Search code examples
pythonbeautifulsoupcharacter-encoding

UnicodeDecodeError: 'charmap' when using BeautifulSoup


I'm working with the boot camp 100 Days of code of Udemy. Currently I am working on the webscraping lesson using BeautifulSoup, however, I have not been able to complete the classes because I am getting a type error that I do not know why is happening and how to solve as the code is very simple. Here, my Python code:

from bs4 import BeautifulSoup

with open("website.html") as file:
    html_doc = file.read()

soup = BeautifulSoup(html_doc, 'html.parser')
print(soup.title.name)

Here is the error

Traceback (most recent call last):
  File "C:\Users\xarss\Desktop\100 days of python\Webdev_projects\Websrapingproyect\main.py", line 12, in <module>
    html_doc = file.read()
  File "C:\Users\xarss\AppData\Local\Programs\Python\Python39\lib\encodings\cp1252.py", line 23, in decode
    return codecs.charmap_decode(input,self.errors,decoding_table)[0]
UnicodeDecodeError: 'charmap' codec can't decode byte 0x9d in position 281: character maps to <undefined>

I already tried to re-install the Beautiful Soup package and I am still having the same problem and try using other HTML files and the problem persists.

<!DOCTYPE html>
<html>

<head>
    <meta charset="utf-8">
    <title>Angela's Personal Site</title>
</head>

<body>
    <h1 id="name">Angela Yu</h1>
    <p><em>Founder of <strong><a href="https://www.appbrewery.co/">The App Brewery</a></strong>.</em></p>
    <p>I am an iOS and Web Developer.

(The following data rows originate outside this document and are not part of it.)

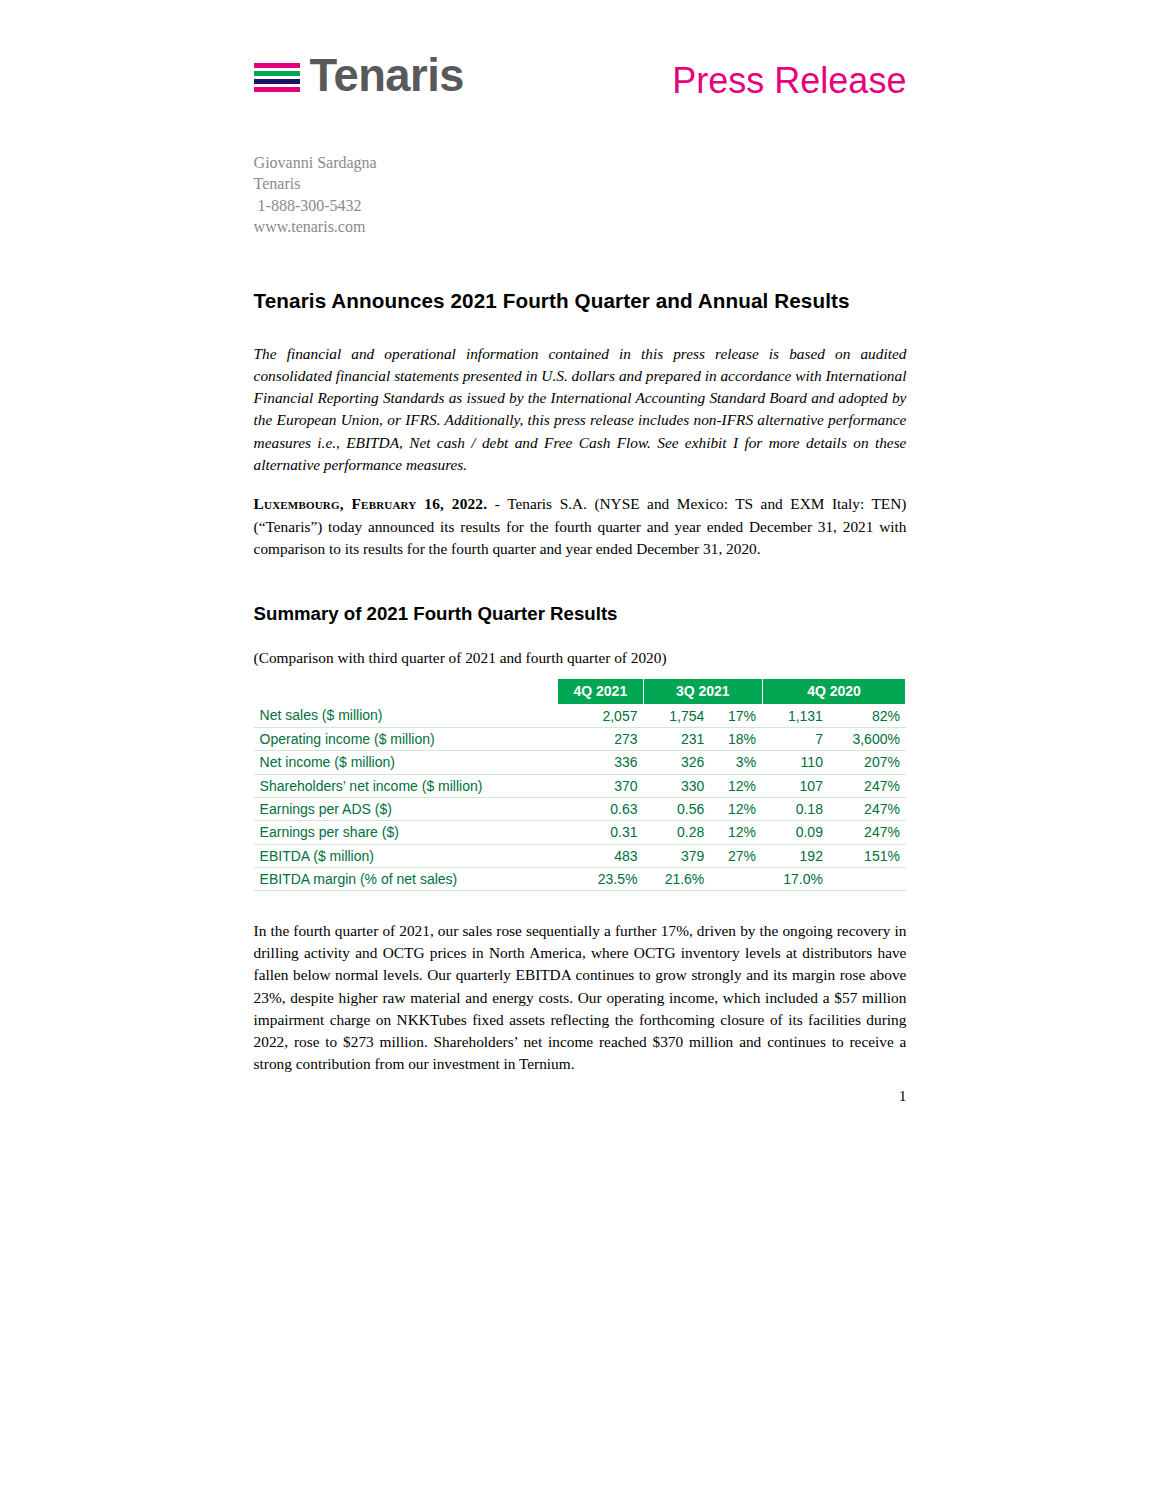Tenaris
Press Release
Giovanni Sardagna
Tenaris
1-888-300-5432
www.tenaris.com
Tenaris Announces 2021 Fourth Quarter and Annual Results
The financial and operational information contained in this press release is based on audited consolidated financial statements presented in U.S. dollars and prepared in accordance with International Financial Reporting Standards as issued by the International Accounting Standard Board and adopted by the European Union, or IFRS. Additionally, this press release includes non-IFRS alternative performance measures i.e., EBITDA, Net cash / debt and Free Cash Flow. See exhibit I for more details on these alternative performance measures.
Luxembourg, February 16, 2022. - Tenaris S.A. (NYSE and Mexico: TS and EXM Italy: TEN) (“Tenaris”) today announced its results for the fourth quarter and year ended December 31, 2021 with comparison to its results for the fourth quarter and year ended December 31, 2020.
Summary of 2021 Fourth Quarter Results
(Comparison with third quarter of 2021 and fourth quarter of 2020)
| | 4Q 2021 | 3Q 2021 | 4Q 2020 |
| --- | --- | --- | --- |
| Net sales ($ million) | 2,057 | 1,754 | 17% | 1,131 | 82% |
| Operating income ($ million) | 273 | 231 | 18% | 7 | 3,600% |
| Net income ($ million) | 336 | 326 | 3% | 110 | 207% |
| Shareholders’ net income ($ million) | 370 | 330 | 12% | 107 | 247% |
| Earnings per ADS ($) | 0.63 | 0.56 | 12% | 0.18 | 247% |
| Earnings per share ($) | 0.31 | 0.28 | 12% | 0.09 | 247% |
| EBITDA ($ million) | 483 | 379 | 27% | 192 | 151% |
| EBITDA margin (% of net sales) | 23.5% | 21.6% | | 17.0% | |
In the fourth quarter of 2021, our sales rose sequentially a further 17%, driven by the ongoing recovery in drilling activity and OCTG prices in North America, where OCTG inventory levels at distributors have fallen below normal levels. Our quarterly EBITDA continues to grow strongly and its margin rose above 23%, despite higher raw material and energy costs. Our operating income, which included a $57 million impairment charge on NKKTubes fixed assets reflecting the forthcoming closure of its facilities during 2022, rose to $273 million. Shareholders’ net income reached $370 million and continues to receive a strong contribution from our investment in Ternium.
1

I ❤️ coffee and motorcycles.</p>
    <hr>
    <h3 class="heading">Books and Teaching</h3>
    <ul>
        <li>The Complete iOS App Development Bootcamp</li>
        <li>The Complete Web Development Bootcamp</li>
        <li>100 Days of Code - The Complete Python Bootcamp</li>
    </ul>
    <hr>
    <h3 class="heading">Other Pages</h3>
    <a href="https://angelabauer.github.io/cv/hobbies.html">My Hobbies</a>
    <a href="https://angelabauer.github.io/cv/contact-me.html">Contact Me</a>
</body>

</html>

Solution

  • This is a common error which we get while opening a file if we don't know the encoding.

    One of the below methods may work.

    with open("website.html", errors="ignore") as file:
    
    with open("website.html", errors='replace') as file:
    
    with open("website.html", 'rb') as file: